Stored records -
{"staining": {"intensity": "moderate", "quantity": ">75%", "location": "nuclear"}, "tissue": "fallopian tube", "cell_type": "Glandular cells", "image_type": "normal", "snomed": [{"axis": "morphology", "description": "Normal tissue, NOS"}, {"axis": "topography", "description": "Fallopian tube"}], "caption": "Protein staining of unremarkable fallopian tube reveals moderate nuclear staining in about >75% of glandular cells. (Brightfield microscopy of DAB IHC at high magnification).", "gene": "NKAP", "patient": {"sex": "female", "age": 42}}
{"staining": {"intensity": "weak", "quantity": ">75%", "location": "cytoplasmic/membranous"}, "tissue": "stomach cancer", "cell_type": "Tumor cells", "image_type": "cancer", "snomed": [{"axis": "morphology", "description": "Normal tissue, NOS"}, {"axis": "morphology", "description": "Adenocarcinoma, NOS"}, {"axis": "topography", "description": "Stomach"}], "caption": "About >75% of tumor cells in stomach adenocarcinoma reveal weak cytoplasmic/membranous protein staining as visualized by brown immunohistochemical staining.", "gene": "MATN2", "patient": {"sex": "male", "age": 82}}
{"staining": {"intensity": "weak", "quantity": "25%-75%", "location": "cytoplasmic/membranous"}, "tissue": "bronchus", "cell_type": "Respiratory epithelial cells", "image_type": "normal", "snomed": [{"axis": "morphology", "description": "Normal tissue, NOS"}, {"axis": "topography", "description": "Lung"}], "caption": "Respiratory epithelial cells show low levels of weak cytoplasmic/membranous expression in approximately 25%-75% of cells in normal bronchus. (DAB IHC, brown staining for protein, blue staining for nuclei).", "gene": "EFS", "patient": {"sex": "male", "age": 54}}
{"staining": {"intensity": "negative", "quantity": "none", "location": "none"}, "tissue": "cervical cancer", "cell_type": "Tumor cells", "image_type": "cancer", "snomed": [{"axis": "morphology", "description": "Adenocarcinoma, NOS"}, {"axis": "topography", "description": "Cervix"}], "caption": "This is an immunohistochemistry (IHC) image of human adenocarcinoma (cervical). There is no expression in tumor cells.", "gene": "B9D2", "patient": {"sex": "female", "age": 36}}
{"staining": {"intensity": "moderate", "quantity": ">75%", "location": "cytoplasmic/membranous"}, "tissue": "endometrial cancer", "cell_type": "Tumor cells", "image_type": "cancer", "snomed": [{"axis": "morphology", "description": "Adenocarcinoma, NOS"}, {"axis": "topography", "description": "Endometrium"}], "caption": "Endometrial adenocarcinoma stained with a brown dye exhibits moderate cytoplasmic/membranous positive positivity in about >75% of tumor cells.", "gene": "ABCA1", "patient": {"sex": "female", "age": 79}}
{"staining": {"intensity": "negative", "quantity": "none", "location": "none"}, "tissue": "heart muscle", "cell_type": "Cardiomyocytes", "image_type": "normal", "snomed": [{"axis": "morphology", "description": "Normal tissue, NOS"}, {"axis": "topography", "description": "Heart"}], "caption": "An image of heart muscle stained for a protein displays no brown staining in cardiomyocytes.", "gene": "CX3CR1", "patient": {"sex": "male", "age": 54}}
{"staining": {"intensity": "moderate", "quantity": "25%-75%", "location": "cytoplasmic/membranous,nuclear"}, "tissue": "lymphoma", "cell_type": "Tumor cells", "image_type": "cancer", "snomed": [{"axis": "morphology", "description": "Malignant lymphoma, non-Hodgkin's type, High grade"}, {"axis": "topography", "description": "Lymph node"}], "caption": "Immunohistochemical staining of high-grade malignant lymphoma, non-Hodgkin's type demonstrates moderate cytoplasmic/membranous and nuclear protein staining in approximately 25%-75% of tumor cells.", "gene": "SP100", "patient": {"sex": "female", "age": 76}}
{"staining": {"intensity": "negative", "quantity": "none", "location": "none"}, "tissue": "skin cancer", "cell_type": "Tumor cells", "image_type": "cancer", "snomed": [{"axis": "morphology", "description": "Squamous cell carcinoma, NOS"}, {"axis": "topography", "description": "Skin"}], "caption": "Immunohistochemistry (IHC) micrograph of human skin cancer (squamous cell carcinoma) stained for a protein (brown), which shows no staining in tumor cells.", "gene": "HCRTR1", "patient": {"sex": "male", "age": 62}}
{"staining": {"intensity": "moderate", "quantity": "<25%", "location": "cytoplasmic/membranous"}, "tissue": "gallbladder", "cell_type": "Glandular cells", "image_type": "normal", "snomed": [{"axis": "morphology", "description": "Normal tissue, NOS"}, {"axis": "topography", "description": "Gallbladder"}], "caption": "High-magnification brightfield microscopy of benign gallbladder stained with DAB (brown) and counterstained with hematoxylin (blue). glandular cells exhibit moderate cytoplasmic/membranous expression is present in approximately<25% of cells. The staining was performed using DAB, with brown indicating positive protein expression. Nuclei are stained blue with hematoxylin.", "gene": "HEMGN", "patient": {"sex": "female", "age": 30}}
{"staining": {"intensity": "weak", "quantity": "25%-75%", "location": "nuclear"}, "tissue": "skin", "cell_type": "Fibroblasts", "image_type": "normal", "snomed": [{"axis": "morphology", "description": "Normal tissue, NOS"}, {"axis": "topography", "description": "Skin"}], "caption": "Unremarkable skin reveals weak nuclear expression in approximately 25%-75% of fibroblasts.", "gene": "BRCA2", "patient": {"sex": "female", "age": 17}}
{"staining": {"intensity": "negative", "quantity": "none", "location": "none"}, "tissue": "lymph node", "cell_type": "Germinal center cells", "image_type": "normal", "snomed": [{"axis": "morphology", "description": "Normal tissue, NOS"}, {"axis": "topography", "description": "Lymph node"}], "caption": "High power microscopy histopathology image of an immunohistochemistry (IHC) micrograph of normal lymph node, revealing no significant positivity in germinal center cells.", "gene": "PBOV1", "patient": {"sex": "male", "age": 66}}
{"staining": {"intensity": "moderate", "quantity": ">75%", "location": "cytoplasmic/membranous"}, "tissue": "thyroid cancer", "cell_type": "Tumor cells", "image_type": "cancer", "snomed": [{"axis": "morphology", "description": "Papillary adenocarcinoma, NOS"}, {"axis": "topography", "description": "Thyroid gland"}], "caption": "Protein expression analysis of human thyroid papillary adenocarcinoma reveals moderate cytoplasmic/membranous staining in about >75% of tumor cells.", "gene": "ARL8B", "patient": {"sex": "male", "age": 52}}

REQUIRED ACTION - Each record needs to be duplicated exactly as given.

RESPONSE AREA -
{"staining": {"intensity": "moderate", "quantity": ">75%", "location": "nuclear"}, "tissue": "fallopian tube", "cell_type": "Glandular cells", "image_type": "normal", "snomed": [{"axis": "morphology", "description": "Normal tissue, NOS"}, {"axis": "topography", "description": "Fallopian tube"}], "caption": "Protein staining of unremarkable fallopian tube reveals moderate nuclear staining in about >75% of glandular cells. (Brightfield microscopy of DAB IHC at high magnification).", "gene": "NKAP", "patient": {"sex": "female", "age": 42}}
{"staining": {"intensity": "weak", "quantity": ">75%", "location": "cytoplasmic/membranous"}, "tissue": "stomach cancer", "cell_type": "Tumor cells", "image_type": "cancer", "snomed": [{"axis": "morphology", "description": "Normal tissue, NOS"}, {"axis": "morphology", "description": "Adenocarcinoma, NOS"}, {"axis": "topography", "description": "Stomach"}], "caption": "About >75% of tumor cells in stomach adenocarcinoma reveal weak cytoplasmic/membranous protein staining as visualized by brown immunohistochemical staining.", "gene": "MATN2", "patient": {"sex": "male", "age": 82}}
{"staining": {"intensity": "weak", "quantity": "25%-75%", "location": "cytoplasmic/membranous"}, "tissue": "bronchus", "cell_type": "Respiratory epithelial cells", "image_type": "normal", "snomed": [{"axis": "morphology", "description": "Normal tissue, NOS"}, {"axis": "topography", "description": "Lung"}], "caption": "Respiratory epithelial cells show low levels of weak cytoplasmic/membranous expression in approximately 25%-75% of cells in normal bronchus. (DAB IHC, brown staining for protein, blue staining for nuclei).", "gene": "EFS", "patient": {"sex": "male", "age": 54}}
{"staining": {"intensity": "negative", "quantity": "none", "location": "none"}, "tissue": "cervical cancer", "cell_type": "Tumor cells", "image_type": "cancer", "snomed": [{"axis": "morphology", "description": "Adenocarcinoma, NOS"}, {"axis": "topography", "description": "Cervix"}], "caption": "This is an immunohistochemistry (IHC) image of human adenocarcinoma (cervical). There is no expression in tumor cells.", "gene": "B9D2", "patient": {"sex": "female", "age": 36}}
{"staining": {"intensity": "moderate", "quantity": ">75%", "location": "cytoplasmic/membranous"}, "tissue": "endometrial cancer", "cell_type": "Tumor cells", "image_type": "cancer", "snomed": [{"axis": "morphology", "description": "Adenocarcinoma, NOS"}, {"axis": "topography", "description": "Endometrium"}], "caption": "Endometrial adenocarcinoma stained with a brown dye exhibits moderate cytoplasmic/membranous positive positivity in about >75% of tumor cells.", "gene": "ABCA1", "patient": {"sex": "female", "age": 79}}
{"staining": {"intensity": "negative", "quantity": "none", "location": "none"}, "tissue": "heart muscle", "cell_type": "Cardiomyocytes", "image_type": "normal", "snomed": [{"axis": "morphology", "description": "Normal tissue, NOS"}, {"axis": "topography", "description": "Heart"}], "caption": "An image of heart muscle stained for a protein displays no brown staining in cardiomyocytes.", "gene": "CX3CR1", "patient": {"sex": "male", "age": 54}}
{"staining": {"intensity": "moderate", "quantity": "25%-75%", "location": "cytoplasmic/membranous,nuclear"}, "tissue": "lymphoma", "cell_type": "Tumor cells", "image_type": "cancer", "snomed": [{"axis": "morphology", "description": "Malignant lymphoma, non-Hodgkin's type, High grade"}, {"axis": "topography", "description": "Lymph node"}], "caption": "Immunohistochemical staining of high-grade malignant lymphoma, non-Hodgkin's type demonstrates moderate cytoplasmic/membranous and nuclear protein staining in approximately 25%-75% of tumor cells.", "gene": "SP100", "patient": {"sex": "female", "age": 76}}
{"staining": {"intensity": "negative", "quantity": "none", "location": "none"}, "tissue": "skin cancer", "cell_type": "Tumor cells", "image_type": "cancer", "snomed": [{"axis": "morphology", "description": "Squamous cell carcinoma, NOS"}, {"axis": "topography", "description": "Skin"}], "caption": "Immunohistochemistry (IHC) micrograph of human skin cancer (squamous cell carcinoma) stained for a protein (brown), which shows no staining in tumor cells.", "gene": "HCRTR1", "patient": {"sex": "male", "age": 62}}
{"staining": {"intensity": "moderate", "quantity": "<25%", "location": "cytoplasmic/membranous"}, "tissue": "gallbladder", "cell_type": "Glandular cells", "image_type": "normal", "snomed": [{"axis": "morphology", "description": "Normal tissue, NOS"}, {"axis": "topography", "description": "Gallbladder"}], "caption": "High-magnification brightfield microscopy of benign gallbladder stained with DAB (brown) and counterstained with hematoxylin (blue). glandular cells exhibit moderate cytoplasmic/membranous expression is present in approximately<25% of cells. The staining was performed using DAB, with brown indicating positive protein expression. Nuclei are stained blue with hematoxylin.", "gene": "HEMGN", "patient": {"sex": "female", "age": 30}}
{"staining": {"intensity": "weak", "quantity": "25%-75%", "location": "nuclear"}, "tissue": "skin", "cell_type": "Fibroblasts", "image_type": "normal", "snomed": [{"axis": "morphology", "description": "Normal tissue, NOS"}, {"axis": "topography", "description": "Skin"}], "caption": "Unremarkable skin reveals weak nuclear expression in approximately 25%-75% of fibroblasts.", "gene": "BRCA2", "patient": {"sex": "female", "age": 17}}
{"staining": {"intensity": "negative", "quantity": "none", "location": "none"}, "tissue": "lymph node", "cell_type": "Germinal center cells", "image_type": "normal", "snomed": [{"axis": "morphology", "description": "Normal tissue, NOS"}, {"axis": "topography", "description": "Lymph node"}], "caption": "High power microscopy histopathology image of an immunohistochemistry (IHC) micrograph of normal lymph node, revealing no significant positivity in germinal center cells.", "gene": "PBOV1", "patient": {"sex": "male", "age": 66}}
{"staining": {"intensity": "moderate", "quantity": ">75%", "location": "cytoplasmic/membranous"}, "tissue": "thyroid cancer", "cell_type": "Tumor cells", "image_type": "cancer", "snomed": [{"axis": "morphology", "description": "Papillary adenocarcinoma, NOS"}, {"axis": "topography", "description": "Thyroid gland"}], "caption": "Protein expression analysis of human thyroid papillary adenocarcinoma reveals moderate cytoplasmic/membranous staining in about >75% of tumor cells.", "gene": "ARL8B", "patient": {"sex": "male", "age": 52}}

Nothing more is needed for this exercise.